Category: Edward John Eyre - Vol 1 - Ch 3
Written by Edward John Eyre
June 30.—Our road to day was much better, and less interrupted by gullies, though we still kept close under Flinders range. We traversed a great extent of plain land which was generally stony, but grassy, and tolerably well adapted for sheep runs. Several watercourses take their rise from this range, with a westerly direction towards the gulf, these were all dry when we crossed them, but their course was indicated by gum trees, and as some of the channels were wide and large, and had strong traces of occasional high floods, I rode for many miles down one of the most promising, but without being able to find a drop of water. At noon our latitude was 32 degrees 59 minutes 8 seconds, S.
Late in the afternoon we reached a watercourse, which I had previously named “Myall Ponds,” [Note 4: Myall is in some parts of New Holland, the native name for the Acacia pendula.] from the many and beautiful Acacia pendula trees that grew upon its banks. There I knew we could get water, and at once halted the party for the night. Upon going to examine the supply I was again disappointed at finding it so much less than when I had been here in 1839. This did not augur well for our future prospects, and gave me considerable anxiety relative to our future movements.

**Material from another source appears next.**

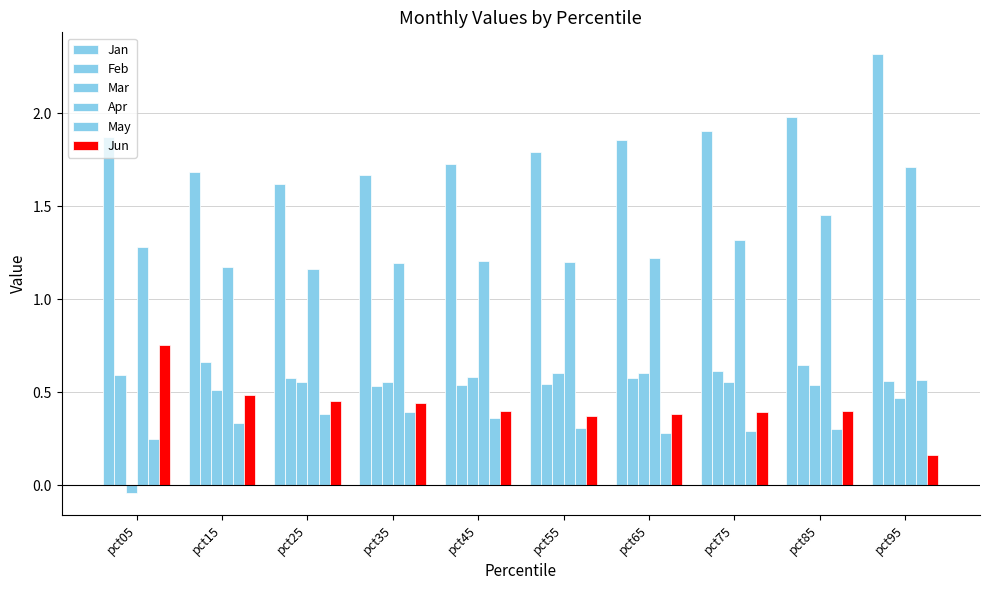

How many data points does each series have?

10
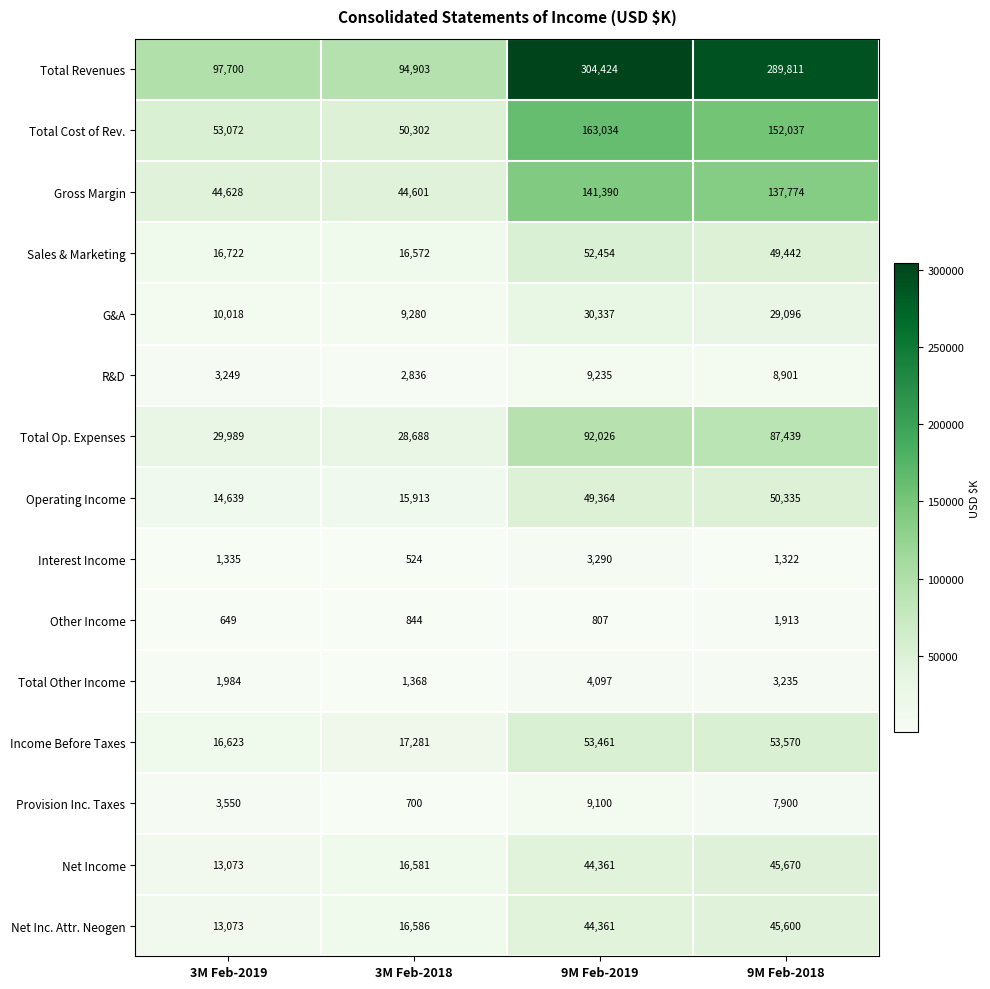

How many categories are shown in the chart?

4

For some days past the whole party had fully entered upon their respective duties, each knew exactly what he had to do, and was beginning to get accustomed to its performance, so that every thing went on smoothly and prosperously. My own time, when not personally engaged in conducting the party, was occupied in keeping the journals and charts, etc. in taking and working observations—in the daily register of the barometer, thermometer, winds, and weather, and in collecting specimens of flowers, or minerals. My young friend, Mr. Scott, was kept equally busy; for in many of these duties he assisted me, and in some relieved me altogether; the regular entry of the meteorological observations, and the collecting of flowers or shrubs generally fell to his share; independently of which he was the only sportsman in the party, and upon his gun we were dependant for supplies of wallabies, pigeons, ducks, or other game, to vary our bill of fare, and make the few sheep we had with us hold out as long as possible. As a companion I could not have made a better selection—young, active, and cheerful, I found him ever ready to render me all the assistance in his power. At our present encampment, several of a species of wallabie, very much resembling a hare in flavour, were shot by Mr. Scott, but hitherto we had not succeeded in getting a kangaroo.